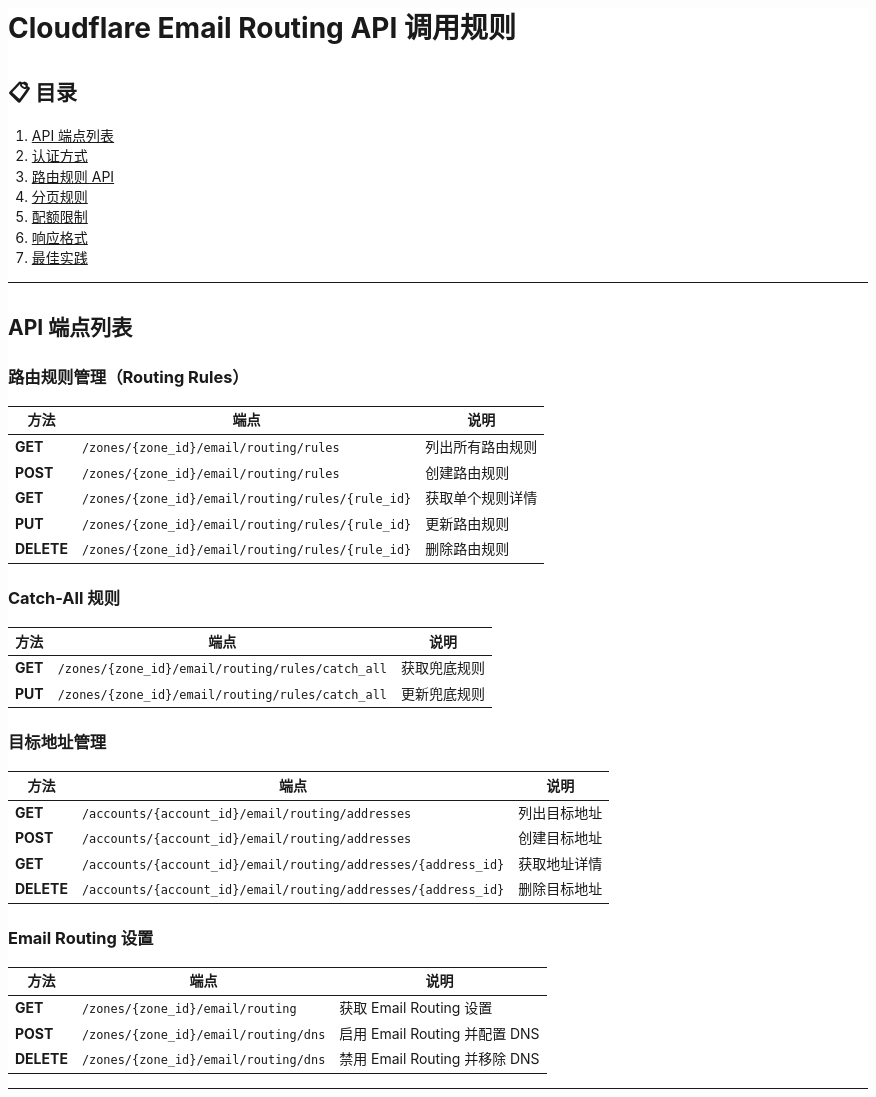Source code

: # Cloudflare Email Routing API 调用规则

## 📋 目录
1. [API 端点列表](#api-端点列表)
2. [认证方式](#认证方式)
3. [路由规则 API](#路由规则-api)
4. [分页规则](#分页规则)
5. [配额限制](#配额限制)
6. [响应格式](#响应格式)
7. [最佳实践](#最佳实践)

---

## API 端点列表

### 路由规则管理（Routing Rules）
| 方法 | 端点 | 说明 |
|------|------|------|
| **GET** | `/zones/{zone_id}/email/routing/rules` | 列出所有路由规则 |
| **POST** | `/zones/{zone_id}/email/routing/rules` | 创建路由规则 |
| **GET** | `/zones/{zone_id}/email/routing/rules/{rule_id}` | 获取单个规则详情 |
| **PUT** | `/zones/{zone_id}/email/routing/rules/{rule_id}` | 更新路由规则 |
| **DELETE** | `/zones/{zone_id}/email/routing/rules/{rule_id}` | 删除路由规则 |

### Catch-All 规则
| 方法 | 端点 | 说明 |
|------|------|------|
| **GET** | `/zones/{zone_id}/email/routing/rules/catch_all` | 获取兜底规则 |
| **PUT** | `/zones/{zone_id}/email/routing/rules/catch_all` | 更新兜底规则 |

### 目标地址管理
| 方法 | 端点 | 说明 |
|------|------|------|
| **GET** | `/accounts/{account_id}/email/routing/addresses` | 列出目标地址 |
| **POST** | `/accounts/{account_id}/email/routing/addresses` | 创建目标地址 |
| **GET** | `/accounts/{account_id}/email/routing/addresses/{address_id}` | 获取地址详情 |
| **DELETE** | `/accounts/{account_id}/email/routing/addresses/{address_id}` | 删除目标地址 |

### Email Routing 设置
| 方法 | 端点 | 说明 |
|------|------|------|
| **GET** | `/zones/{zone_id}/email/routing` | 获取 Email Routing 设置 |
| **POST** | `/zones/{zone_id}/email/routing/dns` | 启用 Email Routing 并配置 DNS |
| **DELETE** | `/zones/{zone_id}/email/routing/dns` | 禁用 Email Routing 并移除 DNS |

---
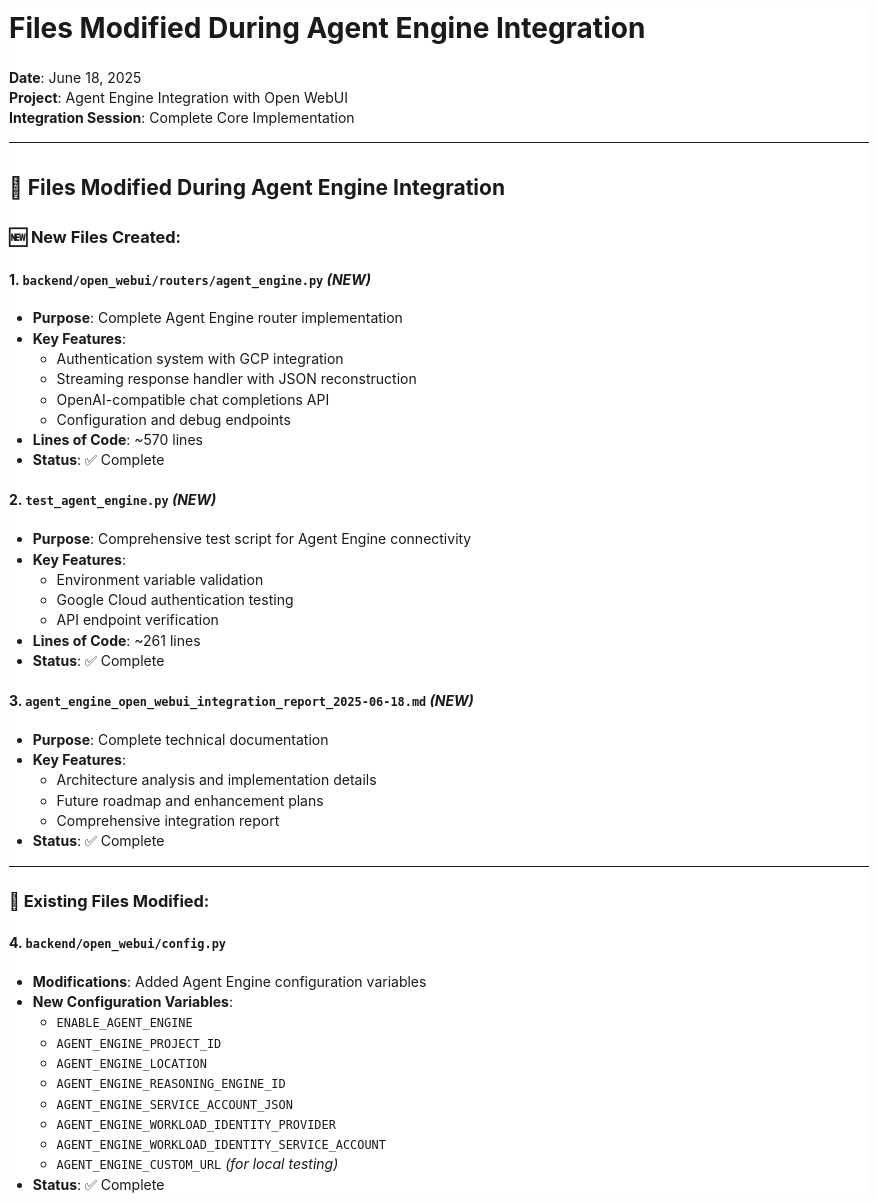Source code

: # Files Modified During Agent Engine Integration

**Date**: June 18, 2025  
**Project**: Agent Engine Integration with Open WebUI  
**Integration Session**: Complete Core Implementation  

---

## 📝 **Files Modified During Agent Engine Integration**

### 🆕 **New Files Created:**

#### 1. **`backend/open_webui/routers/agent_engine.py`** *(NEW)*
- **Purpose**: Complete Agent Engine router implementation
- **Key Features**:
  - Authentication system with GCP integration
  - Streaming response handler with JSON reconstruction
  - OpenAI-compatible chat completions API
  - Configuration and debug endpoints
- **Lines of Code**: ~570 lines
- **Status**: ✅ Complete

#### 2. **`test_agent_engine.py`** *(NEW)*
- **Purpose**: Comprehensive test script for Agent Engine connectivity
- **Key Features**:
  - Environment variable validation
  - Google Cloud authentication testing
  - API endpoint verification
- **Lines of Code**: ~261 lines
- **Status**: ✅ Complete

#### 3. **`agent_engine_open_webui_integration_report_2025-06-18.md`** *(NEW)*
- **Purpose**: Complete technical documentation
- **Key Features**:
  - Architecture analysis and implementation details
  - Future roadmap and enhancement plans
  - Comprehensive integration report
- **Status**: ✅ Complete

---

### 🔧 **Existing Files Modified:**

#### 4. **`backend/open_webui/config.py`**
- **Modifications**: Added Agent Engine configuration variables
- **New Configuration Variables**:
  - `ENABLE_AGENT_ENGINE`
  - `AGENT_ENGINE_PROJECT_ID`
  - `AGENT_ENGINE_LOCATION`
  - `AGENT_ENGINE_REASONING_ENGINE_ID`
  - `AGENT_ENGINE_SERVICE_ACCOUNT_JSON`
  - `AGENT_ENGINE_WORKLOAD_IDENTITY_PROVIDER`
  - `AGENT_ENGINE_WORKLOAD_IDENTITY_SERVICE_ACCOUNT`
  - `AGENT_ENGINE_CUSTOM_URL` *(for local testing)*
- **Status**: ✅ Complete
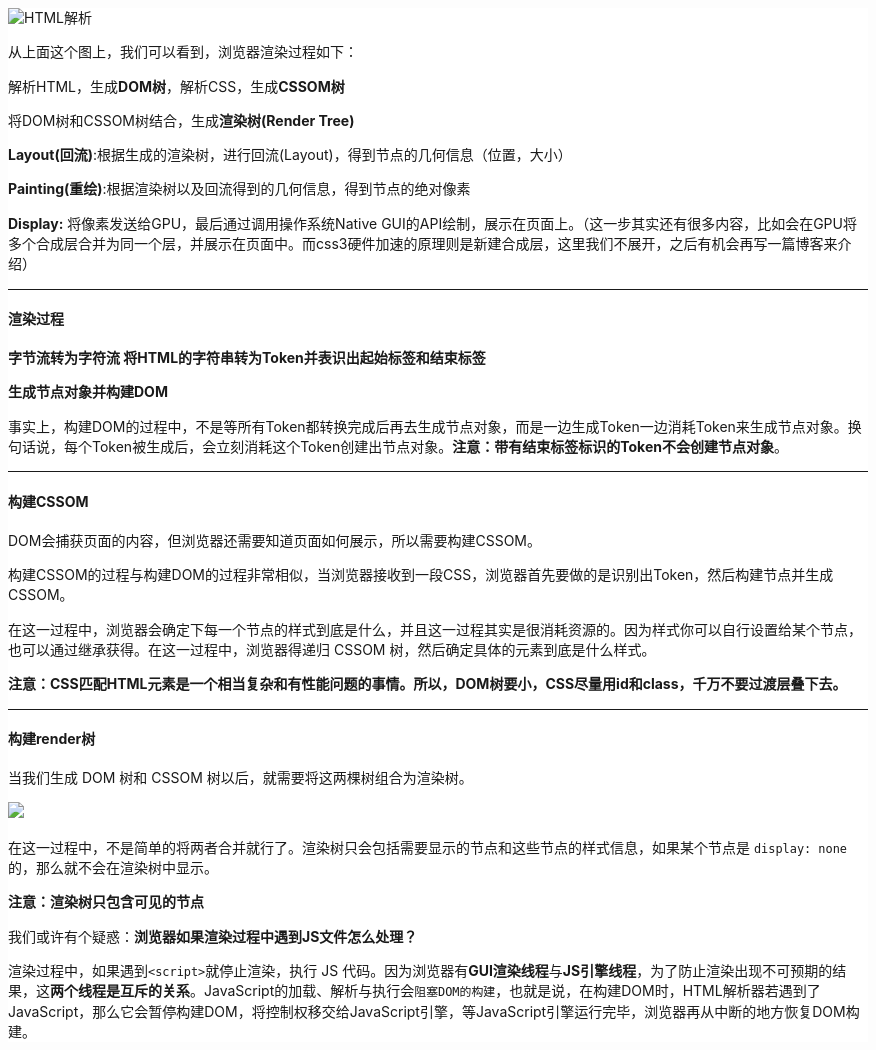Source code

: ![HTML解析](/home/panjiancong/图片/截图/HTML解析.jpg)

从上面这个图上，我们可以看到，浏览器渲染过程如下：

解析HTML，生成**DOM树**，解析CSS，生成**CSSOM树**

将DOM树和CSSOM树结合，生成**渲染树(Render Tree)**

**Layout(回流)**:根据生成的渲染树，进行回流(Layout)，得到节点的几何信息（位置，大小）

**Painting(重绘)**:根据渲染树以及回流得到的几何信息，得到节点的绝对像素

**Display:** 将像素发送给GPU，最后通过调用操作系统Native GUI的API绘制，展示在页面上。（这一步其实还有很多内容，比如会在GPU将多个合成层合并为同一个层，并展示在页面中。而css3硬件加速的原理则是新建合成层，这里我们不展开，之后有机会再写一篇博客来介绍）

------



#### 渲染过程

**字节流转为字符流 将HTML的字符串转为Token并表识出起始标签和结束标签**

 **生成节点对象并构建DOM**

事实上，构建DOM的过程中，不是等所有Token都转换完成后再去生成节点对象，而是一边生成Token一边消耗Token来生成节点对象。换句话说，每个Token被生成后，会立刻消耗这个Token创建出节点对象。**注意：带有结束标签标识的Token不会创建节点对象**。

------



#### 构建CSSOM

DOM会捕获页面的内容，但浏览器还需要知道页面如何展示，所以需要构建CSSOM。

构建CSSOM的过程与构建DOM的过程非常相似，当浏览器接收到一段CSS，浏览器首先要做的是识别出Token，然后构建节点并生成CSSOM。

在这一过程中，浏览器会确定下每一个节点的样式到底是什么，并且这一过程其实是很消耗资源的。因为样式你可以自行设置给某个节点，也可以通过继承获得。在这一过程中，浏览器得递归 CSSOM 树，然后确定具体的元素到底是什么样式。

**注意：CSS匹配HTML元素是一个相当复杂和有性能问题的事情。所以，DOM树要小，CSS尽量用id和class，千万不要过渡层叠下去。**

------



#### 构建render树

当我们生成 DOM 树和 CSSOM 树以后，就需要将这两棵树组合为渲染树。

<img src="https://pic4.zhimg.com/v2-11cb6cb025483589bde81ea76572eeb3_r.jpg">

在这一过程中，不是简单的将两者合并就行了。渲染树只会包括需要显示的节点和这些节点的样式信息，如果某个节点是 `display: none` 的，那么就不会在渲染树中显示。

**注意：渲染树只包含可见的节点**

我们或许有个疑惑：**浏览器如果渲染过程中遇到JS文件怎么处理？**

渲染过程中，如果遇到`<script>`就停止渲染，执行 JS 代码。因为浏览器有**GUI渲染线程**与**JS引擎线程**，为了防止渲染出现不可预期的结果，这**两个线程是互斥的关系**。JavaScript的加载、解析与执行会`阻塞DOM的构建`，也就是说，在构建DOM时，HTML解析器若遇到了JavaScript，那么它会暂停构建DOM，将控制权移交给JavaScript引擎，等JavaScript引擎运行完毕，浏览器再从中断的地方恢复DOM构建。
_ _ _ _ _ _ _
**WORK TO BE COMPLETED**: Copy the listing above verbatim; the pictures it contains are to stay out.

**OUTPUT OF THE TASK**:
Source code

: # Cloudflare Email Routing API 调用规则

## 📋 目录
1. [API 端点列表](#api-端点列表)
2. [认证方式](#认证方式)
3. [路由规则 API](#路由规则-api)
4. [分页规则](#分页规则)
5. [配额限制](#配额限制)
6. [响应格式](#响应格式)
7. [最佳实践](#最佳实践)

---

## API 端点列表

### 路由规则管理（Routing Rules）
| 方法 | 端点 | 说明 |
|------|------|------|
| **GET** | `/zones/{zone_id}/email/routing/rules` | 列出所有路由规则 |
| **POST** | `/zones/{zone_id}/email/routing/rules` | 创建路由规则 |
| **GET** | `/zones/{zone_id}/email/routing/rules/{rule_id}` | 获取单个规则详情 |
| **PUT** | `/zones/{zone_id}/email/routing/rules/{rule_id}` | 更新路由规则 |
| **DELETE** | `/zones/{zone_id}/email/routing/rules/{rule_id}` | 删除路由规则 |

### Catch-All 规则
| 方法 | 端点 | 说明 |
|------|------|------|
| **GET** | `/zones/{zone_id}/email/routing/rules/catch_all` | 获取兜底规则 |
| **PUT** | `/zones/{zone_id}/email/routing/rules/catch_all` | 更新兜底规则 |

### 目标地址管理
| 方法 | 端点 | 说明 |
|------|------|------|
| **GET** | `/accounts/{account_id}/email/routing/addresses` | 列出目标地址 |
| **POST** | `/accounts/{account_id}/email/routing/addresses` | 创建目标地址 |
| **GET** | `/accounts/{account_id}/email/routing/addresses/{address_id}` | 获取地址详情 |
| **DELETE** | `/accounts/{account_id}/email/routing/addresses/{address_id}` | 删除目标地址 |

### Email Routing 设置
| 方法 | 端点 | 说明 |
|------|------|------|
| **GET** | `/zones/{zone_id}/email/routing` | 获取 Email Routing 设置 |
| **POST** | `/zones/{zone_id}/email/routing/dns` | 启用 Email Routing 并配置 DNS |
| **DELETE** | `/zones/{zone_id}/email/routing/dns` | 禁用 Email Routing 并移除 DNS |

---
Source code

: # Files Modified During Agent Engine Integration

**Date**: June 18, 2025  
**Project**: Agent Engine Integration with Open WebUI  
**Integration Session**: Complete Core Implementation  

---

## 📝 **Files Modified During Agent Engine Integration**

### 🆕 **New Files Created:**

#### 1. **`backend/open_webui/routers/agent_engine.py`** *(NEW)*
- **Purpose**: Complete Agent Engine router implementation
- **Key Features**:
  - Authentication system with GCP integration
  - Streaming response handler with JSON reconstruction
  - OpenAI-compatible chat completions API
  - Configuration and debug endpoints
- **Lines of Code**: ~570 lines
- **Status**: ✅ Complete

#### 2. **`test_agent_engine.py`** *(NEW)*
- **Purpose**: Comprehensive test script for Agent Engine connectivity
- **Key Features**:
  - Environment variable validation
  - Google Cloud authentication testing
  - API endpoint verification
- **Lines of Code**: ~261 lines
- **Status**: ✅ Complete

#### 3. **`agent_engine_open_webui_integration_report_2025-06-18.md`** *(NEW)*
- **Purpose**: Complete technical documentation
- **Key Features**:
  - Architecture analysis and implementation details
  - Future roadmap and enhancement plans
  - Comprehensive integration report
- **Status**: ✅ Complete

---

### 🔧 **Existing Files Modified:**

#### 4. **`backend/open_webui/config.py`**
- **Modifications**: Added Agent Engine configuration variables
- **New Configuration Variables**:
  - `ENABLE_AGENT_ENGINE`
  - `AGENT_ENGINE_PROJECT_ID`
  - `AGENT_ENGINE_LOCATION`
  - `AGENT_ENGINE_REASONING_ENGINE_ID`
  - `AGENT_ENGINE_SERVICE_ACCOUNT_JSON`
  - `AGENT_ENGINE_WORKLOAD_IDENTITY_PROVIDER`
  - `AGENT_ENGINE_WORKLOAD_IDENTITY_SERVICE_ACCOUNT`
  - `AGENT_ENGINE_CUSTOM_URL` *(for local testing)*
- **Status**: ✅ Complete
Source code

: ![HTML解析](/home/panjiancong/图片/截图/HTML解析.jpg)

从上面这个图上，我们可以看到，浏览器渲染过程如下：

解析HTML，生成**DOM树**，解析CSS，生成**CSSOM树**

将DOM树和CSSOM树结合，生成**渲染树(Render Tree)**

**Layout(回流)**:根据生成的渲染树，进行回流(Layout)，得到节点的几何信息（位置，大小）

**Painting(重绘)**:根据渲染树以及回流得到的几何信息，得到节点的绝对像素

**Display:** 将像素发送给GPU，最后通过调用操作系统Native GUI的API绘制，展示在页面上。（这一步其实还有很多内容，比如会在GPU将多个合成层合并为同一个层，并展示在页面中。而css3硬件加速的原理则是新建合成层，这里我们不展开，之后有机会再写一篇博客来介绍）

------



#### 渲染过程

**字节流转为字符流 将HTML的字符串转为Token并表识出起始标签和结束标签**

 **生成节点对象并构建DOM**

事实上，构建DOM的过程中，不是等所有Token都转换完成后再去生成节点对象，而是一边生成Token一边消耗Token来生成节点对象。换句话说，每个Token被生成后，会立刻消耗这个Token创建出节点对象。**注意：带有结束标签标识的Token不会创建节点对象**。

------



#### 构建CSSOM

DOM会捕获页面的内容，但浏览器还需要知道页面如何展示，所以需要构建CSSOM。

构建CSSOM的过程与构建DOM的过程非常相似，当浏览器接收到一段CSS，浏览器首先要做的是识别出Token，然后构建节点并生成CSSOM。

在这一过程中，浏览器会确定下每一个节点的样式到底是什么，并且这一过程其实是很消耗资源的。因为样式你可以自行设置给某个节点，也可以通过继承获得。在这一过程中，浏览器得递归 CSSOM 树，然后确定具体的元素到底是什么样式。

**注意：CSS匹配HTML元素是一个相当复杂和有性能问题的事情。所以，DOM树要小，CSS尽量用id和class，千万不要过渡层叠下去。**

------



#### 构建render树

当我们生成 DOM 树和 CSSOM 树以后，就需要将这两棵树组合为渲染树。

<img src="https://pic4.zhimg.com/v2-11cb6cb025483589bde81ea76572eeb3_r.jpg">

在这一过程中，不是简单的将两者合并就行了。渲染树只会包括需要显示的节点和这些节点的样式信息，如果某个节点是 `display: none` 的，那么就不会在渲染树中显示。

**注意：渲染树只包含可见的节点**

我们或许有个疑惑：**浏览器如果渲染过程中遇到JS文件怎么处理？**

渲染过程中，如果遇到`<script>`就停止渲染，执行 JS 代码。因为浏览器有**GUI渲染线程**与**JS引擎线程**，为了防止渲染出现不可预期的结果，这**两个线程是互斥的关系**。JavaScript的加载、解析与执行会`阻塞DOM的构建`，也就是说，在构建DOM时，HTML解析器若遇到了JavaScript，那么它会暂停构建DOM，将控制权移交给JavaScript引擎，等JavaScript引擎运行完毕，浏览器再从中断的地方恢复DOM构建。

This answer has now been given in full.